Samenvatting
In deze memorie van antwoord beantwoordt de staatssecretaris de schriftelijke vragen van de Eerste Kamer over dit wetsvoorstel. De memorie van antwoord is als volgt ingedeeld:
- Inleiding
- Uitvoering
- Evenwichtige liquidatieverliesregeling
- Overige vragen
De staatssecretaris kondigt in deze memorie van antwoord ook een wetsvoorstel aan naar aanleiding van het advies van de Adviescommissie Ter Haar over het aanpassen van het zogenoemde ‘arm’s length-beginsel’. Omdat landen het arm’s length-beginsel verschillend of niet toepassen, kunnen in internationale situaties mismatches ontstaan. Om deze mismatches weg te nemen zal het kabinet – in het voorjaar van 2021 – een afzonderlijk wetsvoorstel aan de Tweede Kamer aanbieden.
De staatssecretaris gaat ook in op het recente NLF-W-artikel van Bart van der Burgt, getiteld: ‘Een pleidooi voor aanpassing van diverse “opgeofferd bedrag”-voorschriften’ (NLF-W 2020/24).
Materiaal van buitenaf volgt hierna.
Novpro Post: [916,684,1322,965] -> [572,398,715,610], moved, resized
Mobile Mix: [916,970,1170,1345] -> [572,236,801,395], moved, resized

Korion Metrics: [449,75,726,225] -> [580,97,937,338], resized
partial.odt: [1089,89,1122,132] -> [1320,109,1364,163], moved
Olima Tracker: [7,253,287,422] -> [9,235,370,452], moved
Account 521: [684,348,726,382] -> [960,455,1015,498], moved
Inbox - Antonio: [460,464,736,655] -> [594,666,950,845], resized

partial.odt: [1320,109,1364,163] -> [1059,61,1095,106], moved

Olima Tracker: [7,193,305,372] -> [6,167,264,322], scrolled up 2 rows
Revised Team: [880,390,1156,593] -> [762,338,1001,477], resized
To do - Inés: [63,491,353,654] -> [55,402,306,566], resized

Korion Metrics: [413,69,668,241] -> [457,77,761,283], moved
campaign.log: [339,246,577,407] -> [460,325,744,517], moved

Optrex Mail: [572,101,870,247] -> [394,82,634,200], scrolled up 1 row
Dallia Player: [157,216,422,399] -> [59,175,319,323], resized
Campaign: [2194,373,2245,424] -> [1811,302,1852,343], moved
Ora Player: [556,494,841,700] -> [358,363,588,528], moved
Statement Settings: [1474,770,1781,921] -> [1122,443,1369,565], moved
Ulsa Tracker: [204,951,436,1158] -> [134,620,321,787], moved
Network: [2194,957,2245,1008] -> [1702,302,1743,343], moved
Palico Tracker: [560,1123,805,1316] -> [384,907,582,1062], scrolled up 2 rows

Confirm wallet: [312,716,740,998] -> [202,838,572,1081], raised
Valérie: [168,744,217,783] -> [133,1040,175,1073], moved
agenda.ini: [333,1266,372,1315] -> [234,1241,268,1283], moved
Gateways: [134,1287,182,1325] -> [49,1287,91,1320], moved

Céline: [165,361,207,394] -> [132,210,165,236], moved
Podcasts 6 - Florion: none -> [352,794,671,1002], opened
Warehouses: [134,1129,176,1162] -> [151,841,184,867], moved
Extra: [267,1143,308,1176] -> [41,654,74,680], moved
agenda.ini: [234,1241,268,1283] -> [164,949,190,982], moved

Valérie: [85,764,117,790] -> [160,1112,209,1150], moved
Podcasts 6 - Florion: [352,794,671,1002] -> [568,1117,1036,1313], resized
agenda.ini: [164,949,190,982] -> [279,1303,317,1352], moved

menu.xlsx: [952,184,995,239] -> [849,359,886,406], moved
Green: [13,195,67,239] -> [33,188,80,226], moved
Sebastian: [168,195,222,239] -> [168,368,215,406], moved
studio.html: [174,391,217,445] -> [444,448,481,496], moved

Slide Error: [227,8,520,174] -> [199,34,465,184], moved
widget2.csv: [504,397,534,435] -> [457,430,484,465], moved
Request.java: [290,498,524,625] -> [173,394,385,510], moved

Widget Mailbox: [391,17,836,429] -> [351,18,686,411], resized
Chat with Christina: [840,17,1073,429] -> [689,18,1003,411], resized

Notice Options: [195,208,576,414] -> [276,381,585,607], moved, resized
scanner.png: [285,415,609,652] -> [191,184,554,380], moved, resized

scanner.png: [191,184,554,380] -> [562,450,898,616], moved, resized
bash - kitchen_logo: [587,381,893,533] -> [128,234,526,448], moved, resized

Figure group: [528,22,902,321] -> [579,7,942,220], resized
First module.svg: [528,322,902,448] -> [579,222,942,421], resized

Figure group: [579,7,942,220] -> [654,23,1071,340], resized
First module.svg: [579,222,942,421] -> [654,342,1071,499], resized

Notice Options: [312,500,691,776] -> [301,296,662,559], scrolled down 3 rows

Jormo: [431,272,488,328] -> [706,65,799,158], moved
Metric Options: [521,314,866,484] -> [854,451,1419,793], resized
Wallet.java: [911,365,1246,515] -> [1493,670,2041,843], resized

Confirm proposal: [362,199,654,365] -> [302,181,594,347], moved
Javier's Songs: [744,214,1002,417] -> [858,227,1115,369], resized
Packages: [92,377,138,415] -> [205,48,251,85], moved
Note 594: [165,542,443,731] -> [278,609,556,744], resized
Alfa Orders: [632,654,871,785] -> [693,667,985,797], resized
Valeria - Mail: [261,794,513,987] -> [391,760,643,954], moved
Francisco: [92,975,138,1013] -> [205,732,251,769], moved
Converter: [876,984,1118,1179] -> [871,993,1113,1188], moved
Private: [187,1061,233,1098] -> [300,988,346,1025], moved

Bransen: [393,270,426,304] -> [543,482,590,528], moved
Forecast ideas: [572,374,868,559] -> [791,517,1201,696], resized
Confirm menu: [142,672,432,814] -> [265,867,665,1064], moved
Van der Burgt wijst in dit artikel op de systematiek die gebruikt wordt om het opgeofferde bedrag te bepalen, zowel in geval van splitsingen als in andere bepalingen in de vennootschapsbelasting (bijvoorbeeld ten aanzien van fusies of het huidige zesde lid van artikel 13d Wet VpB 1969) en stelt voor om deze systematiek ten aanzien van al deze bepalingen te wijzigen.
Volgens de staatssecretaris betreft dit een (niet wenselijke) ingrijpende wijziging die onder andere gevolgen zal hebben voor de bewijslastpositie van de Inspecteur. Wel zegt hij toe dat de Belastingdienst voor de bepaling van het opgeofferde bedrag van de aan de verkrijger in het kader van een splitsing uitgereikte aandelen, in voorkomende gevallen onder door de Belastingdienst te stellen voorwaarden, uit kan gaan van een evenredig gedeelte van het voor de aandelen in de splitsende rechtspersoon opgeofferde bedrag in die gevallen waarin die splitsing niet in overwegende mate gericht is geweest op het verruimen van de mogelijkheid om een liquidatie- of stakingsverlies in aanmerking te nemen.